Could you update the material below by changing every "bounding box" to "enclosing rectangle" and leaving everything else unchanged?
Start of Supplied data
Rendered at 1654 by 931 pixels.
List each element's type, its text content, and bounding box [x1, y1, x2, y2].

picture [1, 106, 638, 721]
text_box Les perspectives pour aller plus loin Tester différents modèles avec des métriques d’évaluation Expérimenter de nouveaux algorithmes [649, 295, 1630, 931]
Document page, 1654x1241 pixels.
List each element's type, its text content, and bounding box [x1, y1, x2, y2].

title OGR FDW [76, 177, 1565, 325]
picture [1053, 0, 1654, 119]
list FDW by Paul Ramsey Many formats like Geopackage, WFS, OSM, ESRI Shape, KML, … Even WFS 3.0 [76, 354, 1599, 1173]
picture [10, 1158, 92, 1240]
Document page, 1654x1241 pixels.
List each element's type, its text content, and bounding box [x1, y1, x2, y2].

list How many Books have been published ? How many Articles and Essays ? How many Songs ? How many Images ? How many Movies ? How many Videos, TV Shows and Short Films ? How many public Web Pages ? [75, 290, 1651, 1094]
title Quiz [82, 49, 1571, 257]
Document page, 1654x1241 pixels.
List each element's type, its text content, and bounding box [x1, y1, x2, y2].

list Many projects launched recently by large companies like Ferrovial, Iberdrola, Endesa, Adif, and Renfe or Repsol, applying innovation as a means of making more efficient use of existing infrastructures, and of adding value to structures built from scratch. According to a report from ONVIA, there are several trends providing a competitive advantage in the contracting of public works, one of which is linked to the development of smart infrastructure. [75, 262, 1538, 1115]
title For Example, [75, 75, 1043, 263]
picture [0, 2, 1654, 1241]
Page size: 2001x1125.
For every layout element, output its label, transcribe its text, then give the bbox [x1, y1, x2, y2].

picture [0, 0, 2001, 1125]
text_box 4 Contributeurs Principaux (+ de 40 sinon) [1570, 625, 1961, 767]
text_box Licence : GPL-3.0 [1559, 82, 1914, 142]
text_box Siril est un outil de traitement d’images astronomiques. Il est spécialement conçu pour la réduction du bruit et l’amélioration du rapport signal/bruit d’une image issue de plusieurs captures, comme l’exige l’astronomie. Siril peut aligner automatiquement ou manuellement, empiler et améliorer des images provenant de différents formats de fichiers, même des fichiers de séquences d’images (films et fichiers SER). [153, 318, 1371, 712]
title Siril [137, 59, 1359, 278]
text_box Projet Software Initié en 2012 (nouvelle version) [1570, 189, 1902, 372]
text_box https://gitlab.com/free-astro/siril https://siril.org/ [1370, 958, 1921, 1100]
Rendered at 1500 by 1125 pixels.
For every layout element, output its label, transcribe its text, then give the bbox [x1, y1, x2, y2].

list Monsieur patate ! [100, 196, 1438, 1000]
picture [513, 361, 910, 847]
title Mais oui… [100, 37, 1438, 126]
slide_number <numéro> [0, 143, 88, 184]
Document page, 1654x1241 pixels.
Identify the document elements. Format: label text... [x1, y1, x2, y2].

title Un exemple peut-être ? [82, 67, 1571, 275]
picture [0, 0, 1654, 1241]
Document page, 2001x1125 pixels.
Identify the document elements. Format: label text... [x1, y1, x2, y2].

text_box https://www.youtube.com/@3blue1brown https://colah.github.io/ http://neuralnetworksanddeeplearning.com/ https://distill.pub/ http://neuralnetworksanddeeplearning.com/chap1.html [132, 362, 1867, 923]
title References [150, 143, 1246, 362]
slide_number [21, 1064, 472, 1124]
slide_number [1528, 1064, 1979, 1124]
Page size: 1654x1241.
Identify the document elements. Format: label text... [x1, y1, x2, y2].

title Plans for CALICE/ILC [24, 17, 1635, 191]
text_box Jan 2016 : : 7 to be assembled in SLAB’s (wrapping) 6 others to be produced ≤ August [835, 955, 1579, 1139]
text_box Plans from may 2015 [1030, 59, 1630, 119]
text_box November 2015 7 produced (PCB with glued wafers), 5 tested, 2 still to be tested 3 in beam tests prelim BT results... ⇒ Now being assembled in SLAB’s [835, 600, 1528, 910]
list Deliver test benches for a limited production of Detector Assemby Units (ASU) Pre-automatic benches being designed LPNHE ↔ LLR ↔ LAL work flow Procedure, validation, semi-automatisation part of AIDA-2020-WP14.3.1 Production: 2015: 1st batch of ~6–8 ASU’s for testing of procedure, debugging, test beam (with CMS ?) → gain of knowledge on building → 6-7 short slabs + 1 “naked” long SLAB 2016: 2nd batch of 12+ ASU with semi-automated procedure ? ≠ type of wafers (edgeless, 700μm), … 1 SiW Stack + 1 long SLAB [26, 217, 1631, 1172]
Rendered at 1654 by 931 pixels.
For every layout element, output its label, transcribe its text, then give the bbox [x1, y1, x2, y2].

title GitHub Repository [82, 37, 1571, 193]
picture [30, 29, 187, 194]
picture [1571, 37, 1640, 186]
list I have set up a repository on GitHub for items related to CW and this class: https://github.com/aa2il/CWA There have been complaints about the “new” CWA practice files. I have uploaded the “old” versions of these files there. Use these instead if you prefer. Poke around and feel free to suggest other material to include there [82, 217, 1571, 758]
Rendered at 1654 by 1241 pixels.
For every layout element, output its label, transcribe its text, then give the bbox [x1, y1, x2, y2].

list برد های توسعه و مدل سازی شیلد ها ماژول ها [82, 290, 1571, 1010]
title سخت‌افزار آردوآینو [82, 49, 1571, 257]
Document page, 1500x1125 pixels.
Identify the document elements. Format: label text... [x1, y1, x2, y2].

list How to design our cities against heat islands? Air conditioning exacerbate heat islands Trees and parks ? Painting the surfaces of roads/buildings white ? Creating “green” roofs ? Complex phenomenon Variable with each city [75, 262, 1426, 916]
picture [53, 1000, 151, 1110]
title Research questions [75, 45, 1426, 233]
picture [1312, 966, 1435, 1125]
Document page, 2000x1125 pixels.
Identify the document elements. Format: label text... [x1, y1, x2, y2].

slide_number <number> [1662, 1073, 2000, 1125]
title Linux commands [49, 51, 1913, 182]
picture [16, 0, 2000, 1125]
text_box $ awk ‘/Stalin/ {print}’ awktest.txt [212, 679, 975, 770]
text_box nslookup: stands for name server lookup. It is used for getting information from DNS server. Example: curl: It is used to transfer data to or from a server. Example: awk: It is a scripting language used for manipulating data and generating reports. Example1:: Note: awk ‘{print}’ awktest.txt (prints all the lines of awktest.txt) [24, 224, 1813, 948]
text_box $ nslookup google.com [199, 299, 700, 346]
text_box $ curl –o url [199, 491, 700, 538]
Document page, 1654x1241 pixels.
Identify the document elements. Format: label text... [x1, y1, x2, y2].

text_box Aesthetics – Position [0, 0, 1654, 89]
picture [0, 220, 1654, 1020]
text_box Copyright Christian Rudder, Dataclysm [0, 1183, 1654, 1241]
End of Supplied data
### Reply
Rendered at 1654 by 931 pixels.
List each element's type, its text content, and enclosing rectangle [x1, y1, x2, y2].

picture [1, 106, 638, 721]
text_box Les perspectives pour aller plus loin Tester différents modèles avec des métriques d’évaluation Expérimenter de nouveaux algorithmes [649, 295, 1630, 931]
Document page, 1654x1241 pixels.
List each element's type, its text content, and enclosing rectangle [x1, y1, x2, y2].

title OGR FDW [76, 177, 1565, 325]
picture [1053, 0, 1654, 119]
list FDW by Paul Ramsey Many formats like Geopackage, WFS, OSM, ESRI Shape, KML, … Even WFS 3.0 [76, 354, 1599, 1173]
picture [10, 1158, 92, 1240]
Document page, 1654x1241 pixels.
List each element's type, its text content, and enclosing rectangle [x1, y1, x2, y2].

list How many Books have been published ? How many Articles and Essays ? How many Songs ? How many Images ? How many Movies ? How many Videos, TV Shows and Short Films ? How many public Web Pages ? [75, 290, 1651, 1094]
title Quiz [82, 49, 1571, 257]
Document page, 1654x1241 pixels.
List each element's type, its text content, and enclosing rectangle [x1, y1, x2, y2].

list Many projects launched recently by large companies like Ferrovial, Iberdrola, Endesa, Adif, and Renfe or Repsol, applying innovation as a means of making more efficient use of existing infrastructures, and of adding value to structures built from scratch. According to a report from ONVIA, there are several trends providing a competitive advantage in the contracting of public works, one of which is linked to the development of smart infrastructure. [75, 262, 1538, 1115]
title For Example, [75, 75, 1043, 263]
picture [0, 2, 1654, 1241]
Page size: 2001x1125.
For every layout element, output its label, transcribe its text, then give the bbox [x1, y1, x2, y2].

picture [0, 0, 2001, 1125]
text_box 4 Contributeurs Principaux (+ de 40 sinon) [1570, 625, 1961, 767]
text_box Licence : GPL-3.0 [1559, 82, 1914, 142]
text_box Siril est un outil de traitement d’images astronomiques. Il est spécialement conçu pour la réduction du bruit et l’amélioration du rapport signal/bruit d’une image issue de plusieurs captures, comme l’exige l’astronomie. Siril peut aligner automatiquement ou manuellement, empiler et améliorer des images provenant de différents formats de fichiers, même des fichiers de séquences d’images (films et fichiers SER). [153, 318, 1371, 712]
title Siril [137, 59, 1359, 278]
text_box Projet Software Initié en 2012 (nouvelle version) [1570, 189, 1902, 372]
text_box https://gitlab.com/free-astro/siril https://siril.org/ [1370, 958, 1921, 1100]
Rendered at 1500 by 1125 pixels.
For every layout element, output its label, transcribe its text, then give the bbox [x1, y1, x2, y2].

list Monsieur patate ! [100, 196, 1438, 1000]
picture [513, 361, 910, 847]
title Mais oui… [100, 37, 1438, 126]
slide_number <numéro> [0, 143, 88, 184]
Document page, 1654x1241 pixels.
Identify the document elements. Format: label text... [x1, y1, x2, y2].

title Un exemple peut-être ? [82, 67, 1571, 275]
picture [0, 0, 1654, 1241]
Document page, 2001x1125 pixels.
Identify the document elements. Format: label text... [x1, y1, x2, y2].

text_box https://www.youtube.com/@3blue1brown https://colah.github.io/ http://neuralnetworksanddeeplearning.com/ https://distill.pub/ http://neuralnetworksanddeeplearning.com/chap1.html [132, 362, 1867, 923]
title References [150, 143, 1246, 362]
slide_number [21, 1064, 472, 1124]
slide_number [1528, 1064, 1979, 1124]
Page size: 1654x1241.
Identify the document elements. Format: label text... [x1, y1, x2, y2].

title Plans for CALICE/ILC [24, 17, 1635, 191]
text_box Jan 2016 : : 7 to be assembled in SLAB’s (wrapping) 6 others to be produced ≤ August [835, 955, 1579, 1139]
text_box Plans from may 2015 [1030, 59, 1630, 119]
text_box November 2015 7 produced (PCB with glued wafers), 5 tested, 2 still to be tested 3 in beam tests prelim BT results... ⇒ Now being assembled in SLAB’s [835, 600, 1528, 910]
list Deliver test benches for a limited production of Detector Assemby Units (ASU) Pre-automatic benches being designed LPNHE ↔ LLR ↔ LAL work flow Procedure, validation, semi-automatisation part of AIDA-2020-WP14.3.1 Production: 2015: 1st batch of ~6–8 ASU’s for testing of procedure, debugging, test beam (with CMS ?) → gain of knowledge on building → 6-7 short slabs + 1 “naked” long SLAB 2016: 2nd batch of 12+ ASU with semi-automated procedure ? ≠ type of wafers (edgeless, 700μm), … 1 SiW Stack + 1 long SLAB [26, 217, 1631, 1172]
Rendered at 1654 by 931 pixels.
For every layout element, output its label, transcribe its text, then give the bbox [x1, y1, x2, y2].

title GitHub Repository [82, 37, 1571, 193]
picture [30, 29, 187, 194]
picture [1571, 37, 1640, 186]
list I have set up a repository on GitHub for items related to CW and this class: https://github.com/aa2il/CWA There have been complaints about the “new” CWA practice files. I have uploaded the “old” versions of these files there. Use these instead if you prefer. Poke around and feel free to suggest other material to include there [82, 217, 1571, 758]
Rendered at 1654 by 1241 pixels.
For every layout element, output its label, transcribe its text, then give the bbox [x1, y1, x2, y2].

list برد های توسعه و مدل سازی شیلد ها ماژول ها [82, 290, 1571, 1010]
title سخت‌افزار آردوآینو [82, 49, 1571, 257]
Document page, 1500x1125 pixels.
Identify the document elements. Format: label text... [x1, y1, x2, y2].

list How to design our cities against heat islands? Air conditioning exacerbate heat islands Trees and parks ? Painting the surfaces of roads/buildings white ? Creating “green” roofs ? Complex phenomenon Variable with each city [75, 262, 1426, 916]
picture [53, 1000, 151, 1110]
title Research questions [75, 45, 1426, 233]
picture [1312, 966, 1435, 1125]
Document page, 2000x1125 pixels.
Identify the document elements. Format: label text... [x1, y1, x2, y2].

slide_number <number> [1662, 1073, 2000, 1125]
title Linux commands [49, 51, 1913, 182]
picture [16, 0, 2000, 1125]
text_box $ awk ‘/Stalin/ {print}’ awktest.txt [212, 679, 975, 770]
text_box nslookup: stands for name server lookup. It is used for getting information from DNS server. Example: curl: It is used to transfer data to or from a server. Example: awk: It is a scripting language used for manipulating data and generating reports. Example1:: Note: awk ‘{print}’ awktest.txt (prints all the lines of awktest.txt) [24, 224, 1813, 948]
text_box $ nslookup google.com [199, 299, 700, 346]
text_box $ curl –o url [199, 491, 700, 538]
Document page, 1654x1241 pixels.
Identify the document elements. Format: label text... [x1, y1, x2, y2].

text_box Aesthetics – Position [0, 0, 1654, 89]
picture [0, 220, 1654, 1020]
text_box Copyright Christian Rudder, Dataclysm [0, 1183, 1654, 1241]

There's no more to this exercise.